With zero hour fast approaching on the Greek debt crisis, Greece has submitted a new set of proposals in an effort to reach an agreement with its international creditors.
Point of view
I think whoever goes through our document will understand that we have done what we had to do. And anybody who publicly insists that we have not done our share is not telling the truth.
The suggested reforms include additional taxes on business and the wealthy, as well as increased VAT on certain items.
European Council President Donald Tusk said the measures put forward on Monday were the first “real proposals” submitted by the debt-ridden country in many weeks.
Dutch Finance Minister Jeroen Dijsselbloem welcomed the “broad and comprehensive” reforms but said it would take time to review the proposal more carefully.
Greek Minister of State Nikos Pappas told euronews the his government is confident its latest proposals will end the five-month-long deadlock.
“I think whoever goes through our document will understand that we have done what we had to do. And anybody who publicly insists that we have not done our share is not telling the truth.”
Arriving at Monday evening’s summit in Brussels, French Prime Minister Francois Hollande praised the latest Greek efforts:
“Progress has been achieved in the last few days – even in the last few hours,” he said. “The Greek government has put forward new proposals, stronger and more precise – it’s taken them a lot of effort. The Greek government wants to get out of this crisis and has accepted its responsibilities.”
German Chancellor Angela Merkel however warned that nothing could be resolved at Monday’s meeting.

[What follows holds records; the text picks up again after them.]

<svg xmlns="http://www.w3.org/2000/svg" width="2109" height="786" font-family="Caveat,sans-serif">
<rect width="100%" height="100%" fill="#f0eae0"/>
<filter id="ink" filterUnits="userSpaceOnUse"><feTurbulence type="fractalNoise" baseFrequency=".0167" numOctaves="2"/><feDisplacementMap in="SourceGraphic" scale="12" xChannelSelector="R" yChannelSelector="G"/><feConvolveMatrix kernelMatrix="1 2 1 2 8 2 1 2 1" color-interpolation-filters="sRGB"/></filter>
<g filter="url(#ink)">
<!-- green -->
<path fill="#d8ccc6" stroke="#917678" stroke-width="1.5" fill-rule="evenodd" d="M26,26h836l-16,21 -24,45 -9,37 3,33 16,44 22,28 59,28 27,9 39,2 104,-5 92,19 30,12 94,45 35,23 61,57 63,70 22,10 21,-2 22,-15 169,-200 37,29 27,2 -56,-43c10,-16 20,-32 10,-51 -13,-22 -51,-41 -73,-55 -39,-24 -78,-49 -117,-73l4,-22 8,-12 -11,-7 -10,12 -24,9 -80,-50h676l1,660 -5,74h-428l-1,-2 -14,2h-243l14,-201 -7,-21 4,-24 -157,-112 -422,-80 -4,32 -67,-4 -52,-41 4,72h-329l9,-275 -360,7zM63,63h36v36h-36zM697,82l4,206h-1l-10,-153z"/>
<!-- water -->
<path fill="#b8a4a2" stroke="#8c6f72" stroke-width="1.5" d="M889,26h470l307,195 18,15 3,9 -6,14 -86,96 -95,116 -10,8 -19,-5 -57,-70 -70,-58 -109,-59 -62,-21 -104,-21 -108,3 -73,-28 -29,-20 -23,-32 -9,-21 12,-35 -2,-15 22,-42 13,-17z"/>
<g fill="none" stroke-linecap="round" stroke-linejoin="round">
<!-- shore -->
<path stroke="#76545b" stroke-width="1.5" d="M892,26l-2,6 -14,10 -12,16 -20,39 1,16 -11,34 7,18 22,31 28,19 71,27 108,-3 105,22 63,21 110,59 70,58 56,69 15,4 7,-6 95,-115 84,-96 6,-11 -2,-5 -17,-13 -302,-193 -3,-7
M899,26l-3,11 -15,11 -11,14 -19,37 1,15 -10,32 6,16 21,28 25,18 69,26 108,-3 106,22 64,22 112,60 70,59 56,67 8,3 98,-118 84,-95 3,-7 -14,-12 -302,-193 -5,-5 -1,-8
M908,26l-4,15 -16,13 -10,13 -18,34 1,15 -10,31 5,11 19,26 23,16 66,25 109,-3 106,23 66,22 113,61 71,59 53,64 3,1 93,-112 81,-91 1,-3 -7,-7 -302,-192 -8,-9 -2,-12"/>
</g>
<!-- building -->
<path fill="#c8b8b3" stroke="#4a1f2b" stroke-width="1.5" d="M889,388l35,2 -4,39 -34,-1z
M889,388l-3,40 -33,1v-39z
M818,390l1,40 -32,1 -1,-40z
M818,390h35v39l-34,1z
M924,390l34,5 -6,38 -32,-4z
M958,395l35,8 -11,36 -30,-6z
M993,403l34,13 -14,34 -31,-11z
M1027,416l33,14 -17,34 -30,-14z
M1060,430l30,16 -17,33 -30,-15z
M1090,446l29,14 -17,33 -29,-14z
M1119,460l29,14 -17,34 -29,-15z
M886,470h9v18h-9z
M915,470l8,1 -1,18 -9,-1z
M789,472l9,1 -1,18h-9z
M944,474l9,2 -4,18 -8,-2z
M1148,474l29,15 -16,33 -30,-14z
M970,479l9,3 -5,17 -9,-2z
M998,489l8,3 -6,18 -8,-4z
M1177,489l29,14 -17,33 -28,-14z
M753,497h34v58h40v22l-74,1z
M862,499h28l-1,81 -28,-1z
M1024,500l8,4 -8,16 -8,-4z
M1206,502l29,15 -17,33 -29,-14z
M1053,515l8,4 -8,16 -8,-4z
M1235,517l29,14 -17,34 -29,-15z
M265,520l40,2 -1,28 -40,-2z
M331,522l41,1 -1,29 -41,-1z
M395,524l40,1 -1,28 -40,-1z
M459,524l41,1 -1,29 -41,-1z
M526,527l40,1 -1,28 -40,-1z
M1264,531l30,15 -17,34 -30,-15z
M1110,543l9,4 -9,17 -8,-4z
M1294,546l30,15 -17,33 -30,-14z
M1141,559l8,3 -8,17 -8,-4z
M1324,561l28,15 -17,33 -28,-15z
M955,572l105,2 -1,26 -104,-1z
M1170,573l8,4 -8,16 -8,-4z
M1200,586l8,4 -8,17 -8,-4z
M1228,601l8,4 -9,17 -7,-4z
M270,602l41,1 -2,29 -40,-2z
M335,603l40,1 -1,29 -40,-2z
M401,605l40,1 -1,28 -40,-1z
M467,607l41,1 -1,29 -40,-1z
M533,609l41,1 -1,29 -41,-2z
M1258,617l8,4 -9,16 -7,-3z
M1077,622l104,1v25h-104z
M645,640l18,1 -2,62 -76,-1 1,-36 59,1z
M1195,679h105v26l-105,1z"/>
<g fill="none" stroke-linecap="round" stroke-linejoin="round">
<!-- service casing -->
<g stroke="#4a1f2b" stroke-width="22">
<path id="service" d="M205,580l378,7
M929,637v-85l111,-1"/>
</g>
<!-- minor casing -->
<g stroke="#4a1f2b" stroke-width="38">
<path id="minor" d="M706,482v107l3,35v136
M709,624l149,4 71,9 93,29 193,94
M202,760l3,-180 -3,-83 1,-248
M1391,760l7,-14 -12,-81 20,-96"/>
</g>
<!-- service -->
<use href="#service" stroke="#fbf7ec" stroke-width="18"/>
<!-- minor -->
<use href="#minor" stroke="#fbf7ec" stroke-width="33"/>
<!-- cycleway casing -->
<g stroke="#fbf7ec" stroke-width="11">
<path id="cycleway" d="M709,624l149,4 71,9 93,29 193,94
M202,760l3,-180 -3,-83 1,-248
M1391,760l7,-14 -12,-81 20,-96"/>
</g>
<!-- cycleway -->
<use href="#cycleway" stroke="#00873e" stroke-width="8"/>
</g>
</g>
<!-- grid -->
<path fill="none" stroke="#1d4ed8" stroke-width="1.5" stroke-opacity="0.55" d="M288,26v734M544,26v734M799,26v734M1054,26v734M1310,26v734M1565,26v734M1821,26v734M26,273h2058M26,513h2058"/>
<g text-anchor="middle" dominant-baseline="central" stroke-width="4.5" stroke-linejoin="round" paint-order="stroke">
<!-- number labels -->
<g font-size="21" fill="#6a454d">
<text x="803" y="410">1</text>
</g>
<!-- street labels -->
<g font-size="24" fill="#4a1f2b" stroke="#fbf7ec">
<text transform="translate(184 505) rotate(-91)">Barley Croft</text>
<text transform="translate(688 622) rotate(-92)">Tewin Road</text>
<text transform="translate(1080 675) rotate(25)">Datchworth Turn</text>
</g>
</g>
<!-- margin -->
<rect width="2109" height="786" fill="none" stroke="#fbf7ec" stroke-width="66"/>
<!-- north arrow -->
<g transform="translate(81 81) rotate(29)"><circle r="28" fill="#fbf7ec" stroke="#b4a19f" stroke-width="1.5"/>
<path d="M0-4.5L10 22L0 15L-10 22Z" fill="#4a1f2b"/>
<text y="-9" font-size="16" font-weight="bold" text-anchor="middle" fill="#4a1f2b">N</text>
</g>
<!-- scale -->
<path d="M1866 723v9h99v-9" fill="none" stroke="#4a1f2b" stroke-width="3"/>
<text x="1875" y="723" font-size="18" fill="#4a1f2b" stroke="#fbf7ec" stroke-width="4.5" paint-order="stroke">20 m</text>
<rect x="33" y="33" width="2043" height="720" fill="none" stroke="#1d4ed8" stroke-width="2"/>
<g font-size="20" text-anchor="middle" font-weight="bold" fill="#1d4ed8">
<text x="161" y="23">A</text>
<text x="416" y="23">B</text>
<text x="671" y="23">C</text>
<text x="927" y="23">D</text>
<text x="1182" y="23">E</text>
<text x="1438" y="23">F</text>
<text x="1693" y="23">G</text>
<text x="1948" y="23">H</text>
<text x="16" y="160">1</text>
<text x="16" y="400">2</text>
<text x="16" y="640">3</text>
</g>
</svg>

“The subject of today’s summit is Greece, but after the eurogroup meeting, there is no basis for a decision. Therefore, today will only be a summit of consultation,” she told reporters outside the meeting.
The leaders of all 19 eurozone countries have come to Brussels to find a solution to the crisis ahead of the June 30 deadline when Greece is scheduled to repay 1.6 billion euro to the IMF.
If the country defaults, it risks crashing out of the single currency and, potentially, the EU.